### Written request:
Can you copy out the records below word for word, from the line containing "segment **aorta** Return masks as SVG." through the end of the records?

### Exercise materials:
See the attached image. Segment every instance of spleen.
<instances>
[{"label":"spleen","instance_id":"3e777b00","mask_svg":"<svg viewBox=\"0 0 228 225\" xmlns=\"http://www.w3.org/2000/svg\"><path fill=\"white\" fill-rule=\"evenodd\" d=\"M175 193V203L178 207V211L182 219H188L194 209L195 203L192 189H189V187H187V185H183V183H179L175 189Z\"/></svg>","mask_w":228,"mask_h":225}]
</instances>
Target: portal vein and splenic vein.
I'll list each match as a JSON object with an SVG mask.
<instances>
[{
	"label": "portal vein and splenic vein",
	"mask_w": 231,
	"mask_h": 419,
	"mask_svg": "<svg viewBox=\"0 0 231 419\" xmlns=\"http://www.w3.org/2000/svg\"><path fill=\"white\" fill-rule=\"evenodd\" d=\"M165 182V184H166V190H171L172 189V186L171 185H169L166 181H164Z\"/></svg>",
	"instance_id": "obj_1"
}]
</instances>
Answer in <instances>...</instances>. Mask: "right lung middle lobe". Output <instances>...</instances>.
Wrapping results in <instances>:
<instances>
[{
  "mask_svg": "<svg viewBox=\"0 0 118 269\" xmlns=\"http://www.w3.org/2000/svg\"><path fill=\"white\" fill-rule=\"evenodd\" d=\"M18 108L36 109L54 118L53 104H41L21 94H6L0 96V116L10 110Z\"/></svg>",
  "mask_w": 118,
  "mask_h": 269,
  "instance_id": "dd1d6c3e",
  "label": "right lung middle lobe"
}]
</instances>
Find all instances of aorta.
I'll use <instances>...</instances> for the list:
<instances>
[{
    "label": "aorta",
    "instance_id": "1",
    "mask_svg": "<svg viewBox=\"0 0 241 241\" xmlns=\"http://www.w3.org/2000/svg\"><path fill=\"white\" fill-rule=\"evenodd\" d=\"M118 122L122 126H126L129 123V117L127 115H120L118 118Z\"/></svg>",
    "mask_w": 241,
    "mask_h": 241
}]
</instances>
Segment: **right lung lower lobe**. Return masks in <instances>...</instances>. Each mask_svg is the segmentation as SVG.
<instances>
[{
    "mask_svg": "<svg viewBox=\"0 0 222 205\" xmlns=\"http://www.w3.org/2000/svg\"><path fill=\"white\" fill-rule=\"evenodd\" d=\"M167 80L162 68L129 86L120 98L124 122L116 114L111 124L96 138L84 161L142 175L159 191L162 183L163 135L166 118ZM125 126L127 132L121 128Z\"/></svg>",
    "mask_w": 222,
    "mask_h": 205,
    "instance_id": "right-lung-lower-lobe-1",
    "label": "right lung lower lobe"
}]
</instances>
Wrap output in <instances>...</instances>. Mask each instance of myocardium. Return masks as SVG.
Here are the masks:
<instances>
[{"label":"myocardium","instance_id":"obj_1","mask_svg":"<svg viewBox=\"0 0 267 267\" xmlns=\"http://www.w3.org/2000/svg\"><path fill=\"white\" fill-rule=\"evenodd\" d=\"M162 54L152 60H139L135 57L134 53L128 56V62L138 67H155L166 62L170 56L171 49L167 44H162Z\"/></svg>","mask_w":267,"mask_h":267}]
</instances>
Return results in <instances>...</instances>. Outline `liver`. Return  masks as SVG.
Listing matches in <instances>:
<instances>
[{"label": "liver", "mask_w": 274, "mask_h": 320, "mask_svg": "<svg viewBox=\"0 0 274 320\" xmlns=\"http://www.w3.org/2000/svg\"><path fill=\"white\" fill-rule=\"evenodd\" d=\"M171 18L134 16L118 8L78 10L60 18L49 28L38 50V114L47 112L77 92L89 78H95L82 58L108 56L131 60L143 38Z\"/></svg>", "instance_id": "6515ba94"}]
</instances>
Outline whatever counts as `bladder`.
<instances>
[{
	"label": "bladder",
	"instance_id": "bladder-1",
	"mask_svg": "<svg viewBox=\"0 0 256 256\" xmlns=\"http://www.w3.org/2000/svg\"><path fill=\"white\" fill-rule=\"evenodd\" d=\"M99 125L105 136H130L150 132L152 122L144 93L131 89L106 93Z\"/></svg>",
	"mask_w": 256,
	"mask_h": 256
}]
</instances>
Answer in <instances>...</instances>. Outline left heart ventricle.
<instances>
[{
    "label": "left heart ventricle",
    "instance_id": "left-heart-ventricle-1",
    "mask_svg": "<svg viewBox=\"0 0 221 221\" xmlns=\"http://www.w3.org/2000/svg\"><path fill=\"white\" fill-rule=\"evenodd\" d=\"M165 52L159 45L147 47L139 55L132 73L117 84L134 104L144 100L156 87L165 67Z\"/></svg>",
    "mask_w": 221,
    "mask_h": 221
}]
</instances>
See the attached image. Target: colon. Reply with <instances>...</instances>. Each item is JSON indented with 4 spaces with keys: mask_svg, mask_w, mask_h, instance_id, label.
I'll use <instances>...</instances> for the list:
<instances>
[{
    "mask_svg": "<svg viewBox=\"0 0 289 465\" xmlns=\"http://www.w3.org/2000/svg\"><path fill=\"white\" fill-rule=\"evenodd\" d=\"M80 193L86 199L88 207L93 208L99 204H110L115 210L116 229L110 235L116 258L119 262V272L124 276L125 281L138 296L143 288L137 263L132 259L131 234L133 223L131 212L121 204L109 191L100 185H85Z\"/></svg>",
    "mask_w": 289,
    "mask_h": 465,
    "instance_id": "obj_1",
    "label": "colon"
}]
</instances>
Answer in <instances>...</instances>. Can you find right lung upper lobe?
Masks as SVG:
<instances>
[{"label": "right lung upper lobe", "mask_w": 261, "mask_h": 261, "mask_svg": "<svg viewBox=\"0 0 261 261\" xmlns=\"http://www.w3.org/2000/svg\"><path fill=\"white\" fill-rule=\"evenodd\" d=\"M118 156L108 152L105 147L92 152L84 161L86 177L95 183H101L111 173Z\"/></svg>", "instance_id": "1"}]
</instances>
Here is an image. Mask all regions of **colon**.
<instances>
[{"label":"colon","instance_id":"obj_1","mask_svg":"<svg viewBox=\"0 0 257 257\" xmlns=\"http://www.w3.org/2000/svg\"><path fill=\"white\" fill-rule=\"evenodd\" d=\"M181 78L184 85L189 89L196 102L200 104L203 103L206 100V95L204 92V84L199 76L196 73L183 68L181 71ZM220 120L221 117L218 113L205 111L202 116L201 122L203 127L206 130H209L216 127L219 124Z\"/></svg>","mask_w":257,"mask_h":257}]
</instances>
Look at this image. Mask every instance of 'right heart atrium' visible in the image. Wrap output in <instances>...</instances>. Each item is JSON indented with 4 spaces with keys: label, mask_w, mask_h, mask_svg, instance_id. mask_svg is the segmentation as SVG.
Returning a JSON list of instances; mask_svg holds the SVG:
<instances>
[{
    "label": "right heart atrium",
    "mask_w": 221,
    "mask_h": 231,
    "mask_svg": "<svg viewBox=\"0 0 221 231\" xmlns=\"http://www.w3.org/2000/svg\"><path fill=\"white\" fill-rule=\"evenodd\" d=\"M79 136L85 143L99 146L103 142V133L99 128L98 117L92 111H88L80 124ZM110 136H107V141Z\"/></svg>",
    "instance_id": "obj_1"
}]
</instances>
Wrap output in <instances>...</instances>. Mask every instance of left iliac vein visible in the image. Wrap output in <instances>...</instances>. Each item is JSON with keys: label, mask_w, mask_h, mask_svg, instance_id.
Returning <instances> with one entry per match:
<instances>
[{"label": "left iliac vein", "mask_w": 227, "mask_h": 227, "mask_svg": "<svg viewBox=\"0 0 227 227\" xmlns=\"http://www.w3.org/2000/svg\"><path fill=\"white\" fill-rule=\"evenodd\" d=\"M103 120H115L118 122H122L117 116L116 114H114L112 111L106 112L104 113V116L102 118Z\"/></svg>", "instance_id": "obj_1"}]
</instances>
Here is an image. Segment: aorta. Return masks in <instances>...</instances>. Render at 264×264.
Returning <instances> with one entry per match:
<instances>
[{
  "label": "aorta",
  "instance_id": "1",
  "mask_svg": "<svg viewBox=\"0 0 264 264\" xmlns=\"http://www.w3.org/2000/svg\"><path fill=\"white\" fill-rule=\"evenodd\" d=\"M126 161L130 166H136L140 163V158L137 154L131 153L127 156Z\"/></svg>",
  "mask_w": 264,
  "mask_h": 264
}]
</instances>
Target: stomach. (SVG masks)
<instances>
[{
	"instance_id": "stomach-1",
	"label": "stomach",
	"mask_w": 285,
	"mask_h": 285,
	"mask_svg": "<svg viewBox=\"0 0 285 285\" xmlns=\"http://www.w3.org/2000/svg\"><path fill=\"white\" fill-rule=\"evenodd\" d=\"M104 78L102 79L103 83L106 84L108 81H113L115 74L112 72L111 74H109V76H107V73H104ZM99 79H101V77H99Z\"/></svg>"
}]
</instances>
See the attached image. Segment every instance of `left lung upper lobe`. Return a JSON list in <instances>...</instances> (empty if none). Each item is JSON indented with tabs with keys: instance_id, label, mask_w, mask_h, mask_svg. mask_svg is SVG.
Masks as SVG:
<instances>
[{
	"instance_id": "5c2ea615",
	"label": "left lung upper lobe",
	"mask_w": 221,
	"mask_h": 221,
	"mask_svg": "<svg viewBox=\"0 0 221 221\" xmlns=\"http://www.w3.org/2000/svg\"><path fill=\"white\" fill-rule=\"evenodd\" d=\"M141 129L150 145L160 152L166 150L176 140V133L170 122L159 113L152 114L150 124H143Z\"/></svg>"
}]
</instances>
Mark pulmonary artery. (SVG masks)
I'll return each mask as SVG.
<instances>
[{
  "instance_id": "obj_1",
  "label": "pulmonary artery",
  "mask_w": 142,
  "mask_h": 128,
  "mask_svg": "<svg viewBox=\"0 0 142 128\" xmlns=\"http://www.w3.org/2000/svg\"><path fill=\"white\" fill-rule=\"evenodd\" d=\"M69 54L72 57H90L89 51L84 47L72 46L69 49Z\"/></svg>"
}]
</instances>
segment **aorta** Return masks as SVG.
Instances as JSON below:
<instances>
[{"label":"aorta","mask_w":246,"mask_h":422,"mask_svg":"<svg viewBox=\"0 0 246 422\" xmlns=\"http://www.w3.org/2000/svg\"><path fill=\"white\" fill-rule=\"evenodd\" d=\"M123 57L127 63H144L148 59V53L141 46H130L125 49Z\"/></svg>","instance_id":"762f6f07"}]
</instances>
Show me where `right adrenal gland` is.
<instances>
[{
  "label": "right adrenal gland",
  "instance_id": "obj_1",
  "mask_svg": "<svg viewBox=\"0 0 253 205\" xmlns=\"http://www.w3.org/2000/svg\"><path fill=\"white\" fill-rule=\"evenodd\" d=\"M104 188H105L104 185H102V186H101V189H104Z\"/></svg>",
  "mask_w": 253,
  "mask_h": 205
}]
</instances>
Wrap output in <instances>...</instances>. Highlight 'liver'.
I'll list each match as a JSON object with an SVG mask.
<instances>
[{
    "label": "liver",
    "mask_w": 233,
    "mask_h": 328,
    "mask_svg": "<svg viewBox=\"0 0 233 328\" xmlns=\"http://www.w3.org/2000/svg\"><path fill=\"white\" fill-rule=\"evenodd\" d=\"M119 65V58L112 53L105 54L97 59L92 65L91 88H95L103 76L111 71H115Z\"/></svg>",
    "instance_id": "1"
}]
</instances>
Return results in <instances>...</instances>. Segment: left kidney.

### Answer for this exercise:
segment **aorta** Return masks as SVG.
Instances as JSON below:
<instances>
[{"label":"aorta","mask_w":246,"mask_h":422,"mask_svg":"<svg viewBox=\"0 0 246 422\" xmlns=\"http://www.w3.org/2000/svg\"><path fill=\"white\" fill-rule=\"evenodd\" d=\"M123 57L127 63H144L148 59V53L141 46H130L125 49Z\"/></svg>","instance_id":"762f6f07"}]
</instances>
Show me where `right adrenal gland` is.
<instances>
[{
  "label": "right adrenal gland",
  "instance_id": "obj_1",
  "mask_svg": "<svg viewBox=\"0 0 253 205\" xmlns=\"http://www.w3.org/2000/svg\"><path fill=\"white\" fill-rule=\"evenodd\" d=\"M104 188H105L104 185H102V186H101V189H104Z\"/></svg>",
  "mask_w": 253,
  "mask_h": 205
}]
</instances>
Wrap output in <instances>...</instances>. Highlight 'liver'.
I'll list each match as a JSON object with an SVG mask.
<instances>
[{
    "label": "liver",
    "mask_w": 233,
    "mask_h": 328,
    "mask_svg": "<svg viewBox=\"0 0 233 328\" xmlns=\"http://www.w3.org/2000/svg\"><path fill=\"white\" fill-rule=\"evenodd\" d=\"M119 65V58L112 53L105 54L97 59L92 65L91 88H95L103 76L111 71H115Z\"/></svg>",
    "instance_id": "1"
}]
</instances>
Return results in <instances>...</instances>. Segment: left kidney.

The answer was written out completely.